[Start of section]

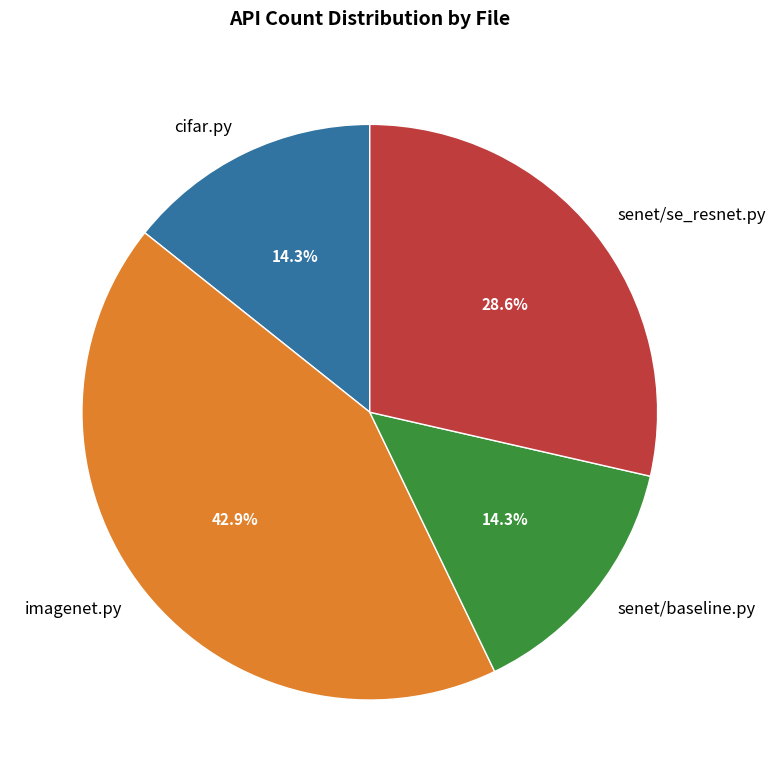

Is there a majority slice in this chart?

No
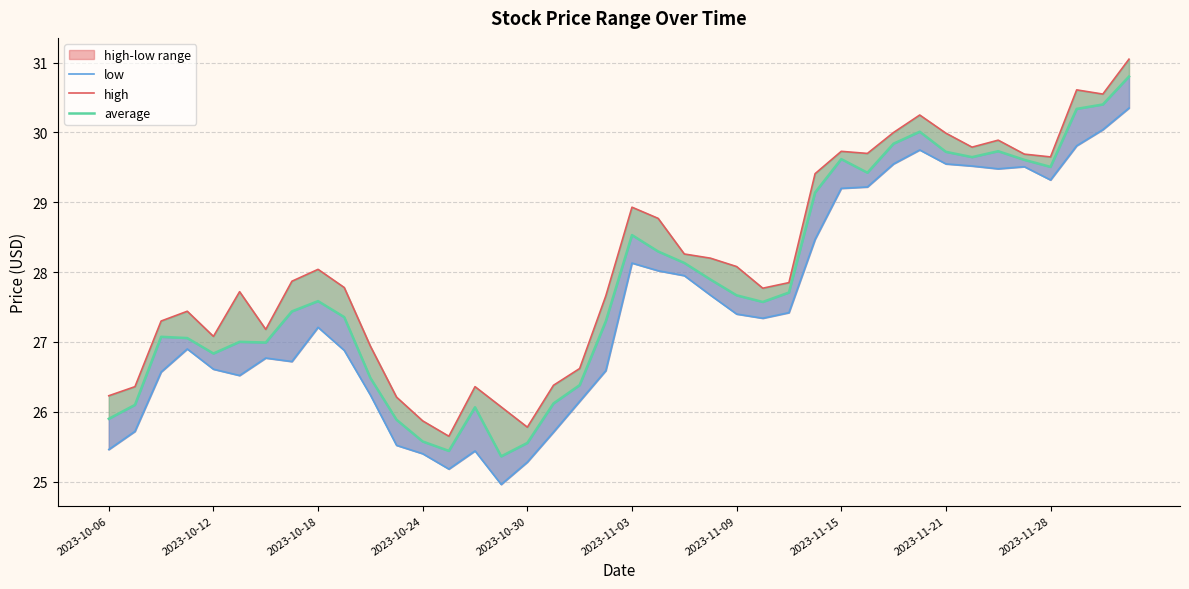

Is the value of low at 32 greater than the value of high at 2023-10-18?

Yes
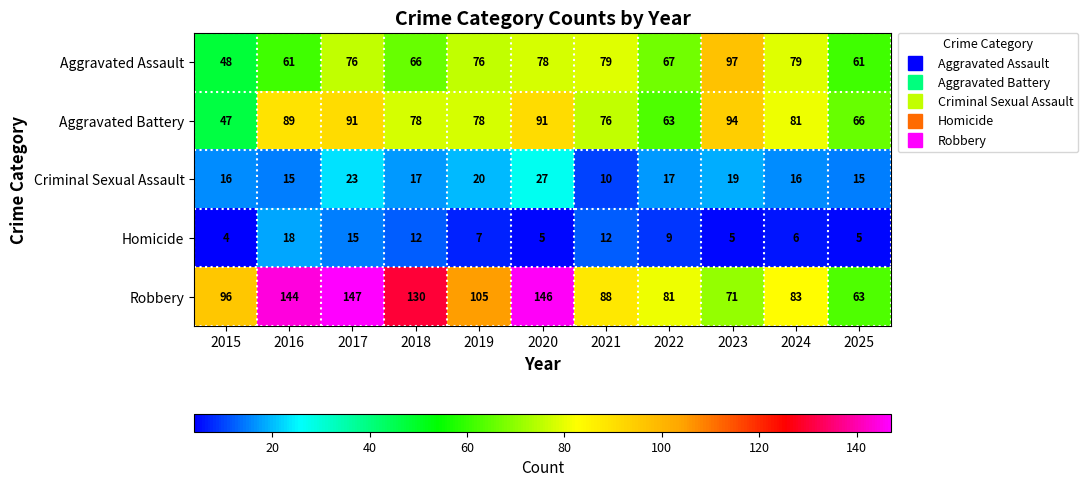

At 2024, list the series in order from smallest to largest.

Homicide, Criminal Sexual Assault, Aggravated Assault, Aggravated Battery, Robbery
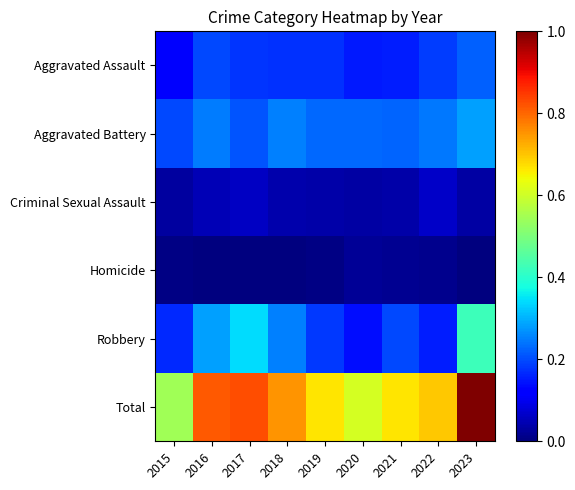

Reading left to right, transcribe all the data shown in this chart.

Aggravated Assault: 2015=0.1	2016=0.2	2017=0.2	2018=0.2	2019=0.2	2020=0.2	2021=0.2	2022=0.2	2023=0.2
Aggravated Battery: 2015=0.2	2016=0.2	2017=0.2	2018=0.3	2019=0.2	2020=0.2	2021=0.2	2022=0.2	2023=0.3
Criminal Sexual Assault: 2015=0.0	2016=0.1	2017=0.1	2018=0.0	2019=0.0	2020=0.0	2021=0.0	2022=0.1	2023=0.0
Homicide: 2015=0.0	2016=0.0	2017=0.0	2018=0.0	2019=0.0	2020=0.0	2021=0.0	2022=0.0	2023=0.0
Robbery: 2015=0.2	2016=0.3	2017=0.3	2018=0.3	2019=0.2	2020=0.1	2021=0.2	2022=0.2	2023=0.4
Total: 2015=0.5	2016=0.8	2017=0.8	2018=0.8	2019=0.7	2020=0.6	2021=0.7	2022=0.7	2023=1.0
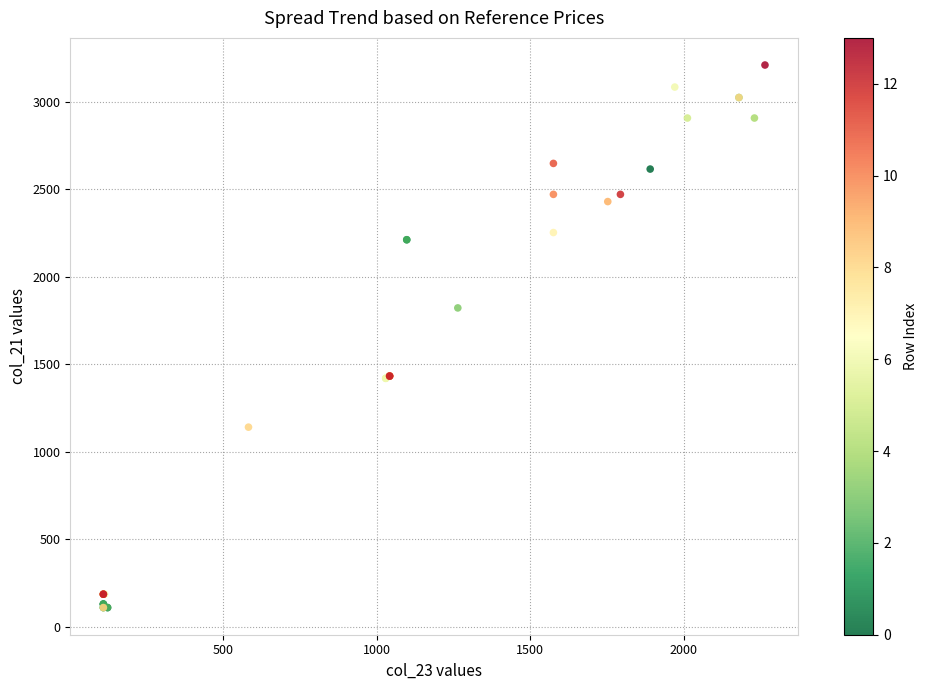

What Y value in the scatter plot is closest to 1660?

1822.9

[End of section]

Brief » Reproduce all of the records above word for word, omitting the pictures.

Result »
Is there a majority slice in this chart?

No

Is the value of low at 32 greater than the value of high at 2023-10-18?

Yes

At 2024, list the series in order from smallest to largest.

Homicide, Criminal Sexual Assault, Aggravated Assault, Aggravated Battery, Robbery

Reading left to right, transcribe all the data shown in this chart.

Aggravated Assault: 2015=0.1	2016=0.2	2017=0.2	2018=0.2	2019=0.2	2020=0.2	2021=0.2	2022=0.2	2023=0.2
Aggravated Battery: 2015=0.2	2016=0.2	2017=0.2	2018=0.3	2019=0.2	2020=0.2	2021=0.2	2022=0.2	2023=0.3
Criminal Sexual Assault: 2015=0.0	2016=0.1	2017=0.1	2018=0.0	2019=0.0	2020=0.0	2021=0.0	2022=0.1	2023=0.0
Homicide: 2015=0.0	2016=0.0	2017=0.0	2018=0.0	2019=0.0	2020=0.0	2021=0.0	2022=0.0	2023=0.0
Robbery: 2015=0.2	2016=0.3	2017=0.3	2018=0.3	2019=0.2	2020=0.1	2021=0.2	2022=0.2	2023=0.4
Total: 2015=0.5	2016=0.8	2017=0.8	2018=0.8	2019=0.7	2020=0.6	2021=0.7	2022=0.7	2023=1.0

What Y value in the scatter plot is closest to 1660?

1822.9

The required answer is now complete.